From this point on, most of your changes will be to the shader code. You should be able to develop by recompiling shaders in the engine without having to rebuild or restart the engine.

Make the quantized color effect

  1. Pass scene color through
    • This will make sure the scene color is hooked up correctly and your buffer lookup is correct.
    • In a pixel shader, you can access pass input textures as PostprocessInputN using either Texture2DSample(Texture, Sampler, UV), which takes input texture coordinates in the range 0-1, or using Texture.Load(Pixel), which takes an integer pixel coordinate from 0 to the width and height of the image. In a compute shader, the input texture is accessed as an array. There are examples using all of those forms, and any of them will work.
    • PostprocessInputNSize.xy has the width and height of the image, which you'd need to compute the array index if using a compute shader.
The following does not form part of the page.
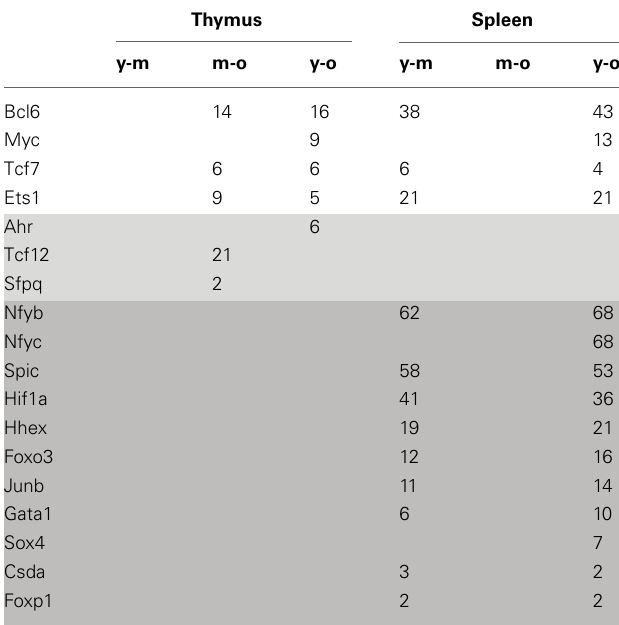
Number of target genes that correlate with transcription factor expression. The transcription factors shaded in white are commonly de-regulated in the thymus and spleen, light gray shading indicates the transcription factors with a thymus- specific expression pattern, and dark gray shading indicates transcription factors with a spleen-specific expression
PostProcessInputNSize.zw has 1/width and 1/height, which is the step size to the next pixel if using Texture2DSample (not needed here, but will be for the outline part)
  2. Convert to luminance form and back
    • DeferredShadingCommon.ush has RGBToYCoCg() and YCoCgToRGB() functions that'll do the trick. The x component of the output of RGBToYCoCg (and input to YCoCgToRGB) is the luminance.
    • Test by performing some simple transformation like setting the luminance to 0.5
  3. Quantize luninance
    • Round luminance to the nearest multiple of 0.1 (or make this a shader parameter controlled by a CVar)

Make the outlines

  1. Output scene depth as color
    • This makes sure the depth buffer is hooked up correctly and your buffer lookup is correct
  2. Implement the Sobel edge detector
    • Display as color first to debug
    • Use the step function or multiply and saturate to adjust the sensitivity and make sure the results are in the range 0-1.
  3. lerp between the base color and outline color based on the detected edge

Grad only: make depth outlines

  1. GBuffers are not hooked up to postprocessing passes in C++ code the same way as other buffers. Find an example and adjust the pass code
  2. GBuffers are not accessed in the shader as PostProcessInputN the way other typical postprocessing are. Helper functions only look up the current pixel, not adjacent pixels. Find shader code that directly accesses the GBuffer textures and adjust the pass shader code
  3. Add Sobel edge detection for normals. You'll need a different threshold than you did for depths to get good looking outlines

Submission

For full credit, you must commit multiple times during your development.

Add an assn4.txt. Explain why you put your postprocessing pass where you did in the sequence of passes. Tell us what works and what doesn't, and anything else you think we should know for grading. Include a link to video demonstrating your project.

Push to your repository, and tag your final commit with an assn4 tag.